May 27, 2004

Switzerland and Innovation

Joel Kurtzman (former HBR editor and editor of MBA in a Box) writes a piece for European Business Forum. He says you need to be messy to innovate and that places like Switzerland and Japan are a little too organized.

This goes well with a post from Evelyn at Crossroads Dispatches. The original article she quotes is Where To Get a Good Idea: Steal It Outside Your Group - by Michael Erard, Think Tank, NYT, May 22, 2004:

A cautionary real-life anecdote is in Hans Finzel's book, "Change Is Like a Slinky: 30 Strategies for Promoting and Surviving Change in Your Organization" (Northfield Publishing).

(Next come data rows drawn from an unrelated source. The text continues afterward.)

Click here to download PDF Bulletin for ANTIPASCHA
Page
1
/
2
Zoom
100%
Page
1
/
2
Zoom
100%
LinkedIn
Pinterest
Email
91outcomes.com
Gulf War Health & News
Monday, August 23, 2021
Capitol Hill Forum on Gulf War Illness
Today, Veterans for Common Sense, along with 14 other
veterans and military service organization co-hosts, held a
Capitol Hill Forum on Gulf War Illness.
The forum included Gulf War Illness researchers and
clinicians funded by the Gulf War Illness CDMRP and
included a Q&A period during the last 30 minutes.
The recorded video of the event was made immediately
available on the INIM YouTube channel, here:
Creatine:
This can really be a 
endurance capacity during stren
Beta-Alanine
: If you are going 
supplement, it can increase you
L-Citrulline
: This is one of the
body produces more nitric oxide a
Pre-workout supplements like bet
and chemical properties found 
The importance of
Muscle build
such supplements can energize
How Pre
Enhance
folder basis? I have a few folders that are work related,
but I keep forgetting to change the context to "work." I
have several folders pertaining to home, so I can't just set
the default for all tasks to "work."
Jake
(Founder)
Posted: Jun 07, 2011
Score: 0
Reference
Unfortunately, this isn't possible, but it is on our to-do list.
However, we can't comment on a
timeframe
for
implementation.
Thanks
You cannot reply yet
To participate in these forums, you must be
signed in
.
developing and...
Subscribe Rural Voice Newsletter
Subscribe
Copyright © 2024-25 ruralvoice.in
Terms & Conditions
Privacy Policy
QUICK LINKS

He describes how 50,000 of the 62,000 Swiss watchmakers lost their jobs from 1979 to 1981 because the world began shifting to quartz watches -- mostly ones made in Asia. The Swiss didn't realize how the world was changing until it was too late.

"It was the Swiss themselves who invented the electronic quartz movement at their research institute in Neuchatel, Switzerland," Finzel writes. "Yet when the Swiss researchers presented this revolutionary idea to the Swiss manufacturers in 1967, it was rejected.

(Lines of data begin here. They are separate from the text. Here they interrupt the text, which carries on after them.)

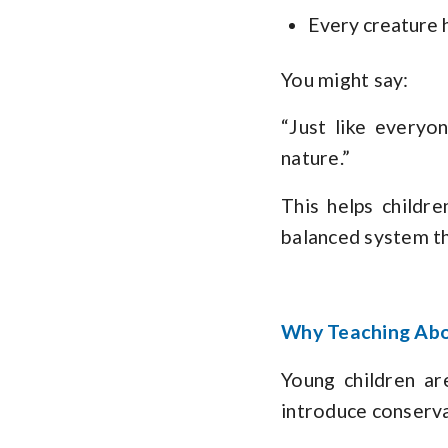
Every creature h
You might say:
“Just like everyo
nature.”
This helps childre
balanced system th
Why Teaching Abou
Young children ar
introduce conservat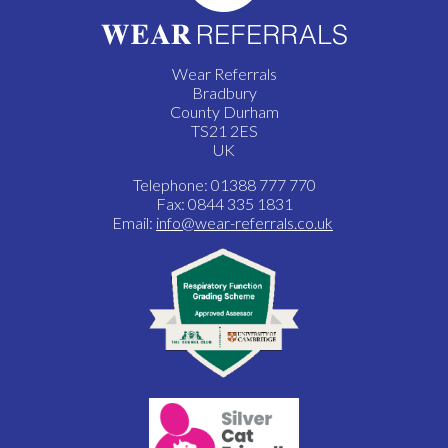
Wear Referrals
Bradbury
County Durham
TS21 2ES
UK
Telephone: 01388 777 770
Fax: 0844 335 1831
Email:
info@wear-referrals.co.uk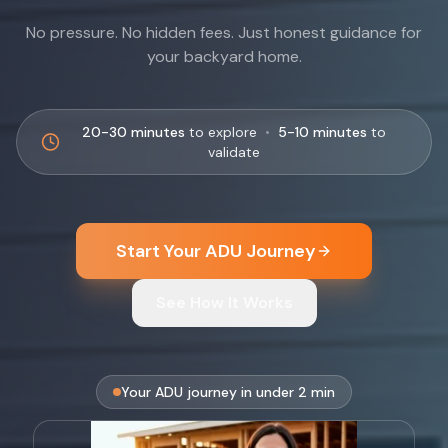
No pressure. No hidden fees. Just honest guidance for
your backyard home.
20-30 minutes
to explore
•
5-10 minutes
to
validate
Start Your ADU Journey
See How It Works
Your ADU journey in under 2 min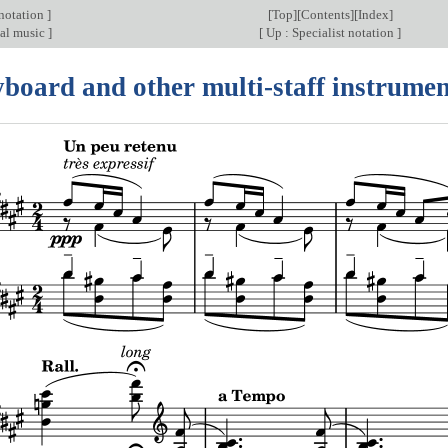
 notation
]
[
Top
][
Contents
][
Index
]
al music
]
[
Up : Specialist notation
]
yboard and other multi-staff instrumen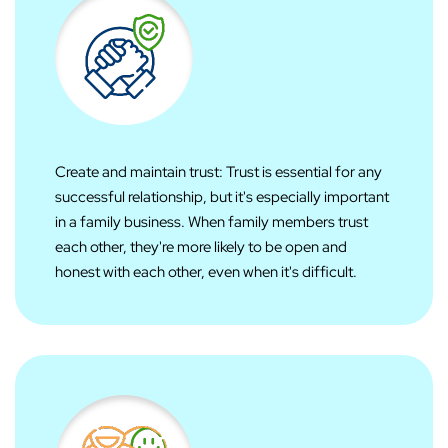
Create and maintain trust: Trust is essential for any
successful relationship, but it's especially important
in a family business. When family members trust
each other, they're more likely to be open and
honest with each other, even when it's difficult.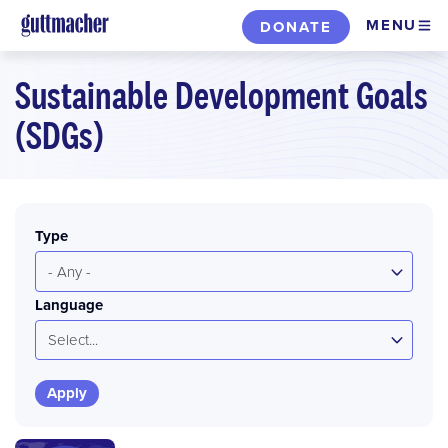
Skip
MENU
DONATE
to
main
Sustainable Development Goals
content
(SDGs)
Type
- Any -
Language
Select...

Hope we didn't hurt anybody's feelings by picking on the Swiss today :)

Posted by Todd S. at May 27, 2004 08:35 AM | TrackBack
Comments

Just want to add that I wouldn't get too cozy thinking you are off the hook and an innovative genius just because you're not Japanese or Swiss ;-) Cautionary tales for all of us in any area where we are too attached to the status quo or illusionary allure of control.

Posted by: Evelyn Rodriguez at May 28, 2004 07:16 PM

I spent some time working in the Yokohama R&D center of a major Japanese automobile manufacurer, and I'll vouch for the fact that creativity wasn't lacking one bit among my Japanese coworkers.

To be sure, creativity is greatly influenced by culture, but corporate culture has a much larger effect on individual creativity than does a country's culture. This article makes the mistake of pinning causation on a collection of rather shallow cultural attributes, rather than on true drivers of innovation, such as economic incentives, education levels, and corporate resource allocation processes. To that point, the failure of the Swiss to innovate in the field of watches has much more to with disruptive technology theory than on their national culture.